**Required actions:**
- a) In the page on finding errors with n-gram data, rewrite the paragraph beginning "LanguageTool can make use of large n-gram data sets" more briefly, keeping its main facts.
- b) Give the stretch of the n-gram page from "2. Download the" through "the ngram-index directory." again, swapping "Options dialog" for "Preferences dialog".

**Source passage:**
####################

Finding errors using n-gram data

LanguageTool can make use of large n-gram data sets to detect errors with words that are often confused, like their and there. The n-gram data set is huge and thus not part of the LT download. To make use of it, you have two choices:

  • Use the form on https://languagetool.org, which always has the latest and best ngram data.
  • Set up your own server with the n-gram data or use it locally in the LanguageTool stand-alone version.

To use the data locally:

  1. Make sure you have a fast disk, i.e. an SSD. Without an SSD, using this data can make LanguageTool much slower.
  2. Download the data (8GB!) from http://languagetool.org/download/ngram-data/ - note: data is currently only available for English, German, French, and Spanish.
  3. Unzip it and put it in its own directory named en, de, fr, or es, depending on the language. The path you need to set in the next step is the directory that the en etc. directory is in, not that directory itself.
  4. Then, depending on how you use LanguageTool:
    • Stand-alone user interface and LibreOffice/OpenOffice add-on: open the Options dialog and set the n-gram directory. For the stand-alone version you now need to restart LanguageTool.
    • Command line: start with the --languagemodel option pointing to the ngram-index directory.

####################

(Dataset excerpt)
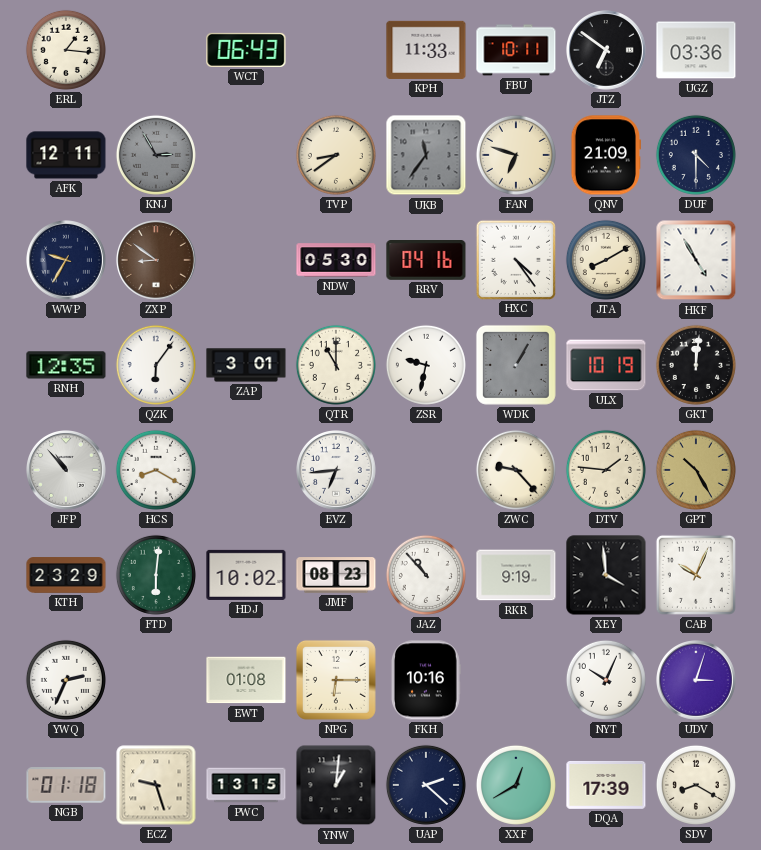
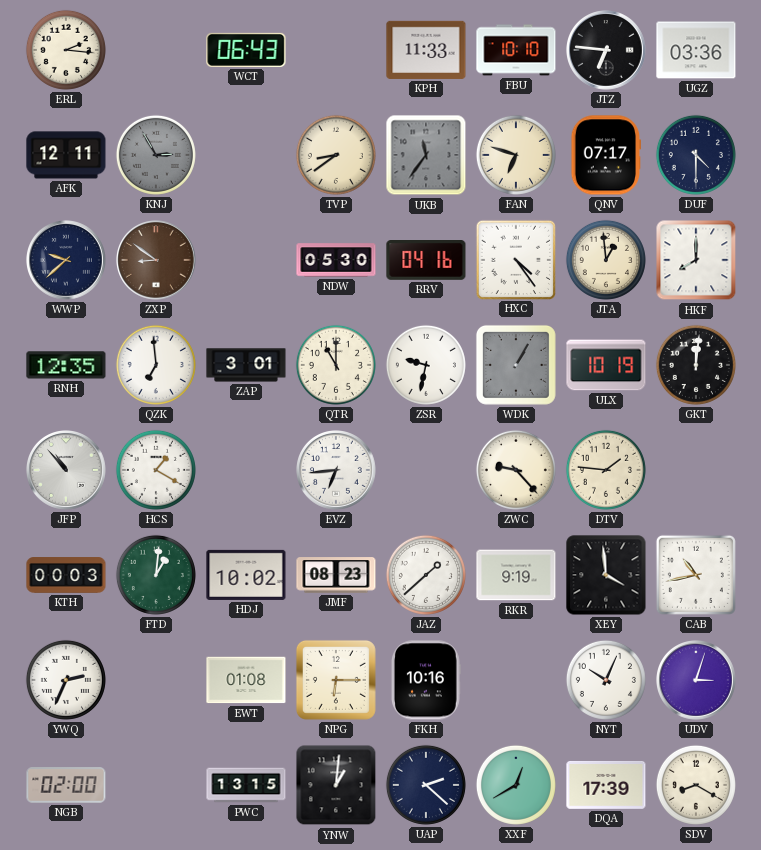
ERL: 1:16 -> 2:16
FBU: 10:11 -> 10:10
JTZ: 6:51 -> 6:46
QNV: 21:09 -> 07:17
WWP: 9:35 -> 9:38
JTA: 8:10 -> 12:59
HKF: 4:55 -> 8:00
QZK: 6:06 -> 6:59
HCS: 8:20 -> 1:20
GPT: 10:25 -> none
KTH: 23:29 -> 00:03
FTD: 6:01 -> 1:01
JAZ: 10:53 -> 1:38
CAB: 10:04 -> 10:43
NGB: 01:18 -> 02:00
ECZ: 9:27 -> none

####################

**Outputs for the tasks:**
- a) LanguageTool can use large n-gram data sets to catch often-confused words such as their and there. Because the data set is huge, it isn't included in the LT download, so there are two ways to use it:

- b)
2. Download the data (8GB!) from http://languagetool.org/download/ngram-data/ - note: data is currently only available for English, German, French, and Spanish.
  3. Unzip it and put it in its own directory named en, de, fr, or es, depending on the language. The path you need to set in the next step is the directory that the en etc. directory is in, not that directory itself.
  4. Then, depending on how you use LanguageTool:
    • Stand-alone user interface and LibreOffice/OpenOffice add-on: open the Preferences dialog and set the n-gram directory. For the stand-alone version you now need to restart LanguageTool.
    • Command line: start with the --languagemodel option pointing to the ngram-index directory.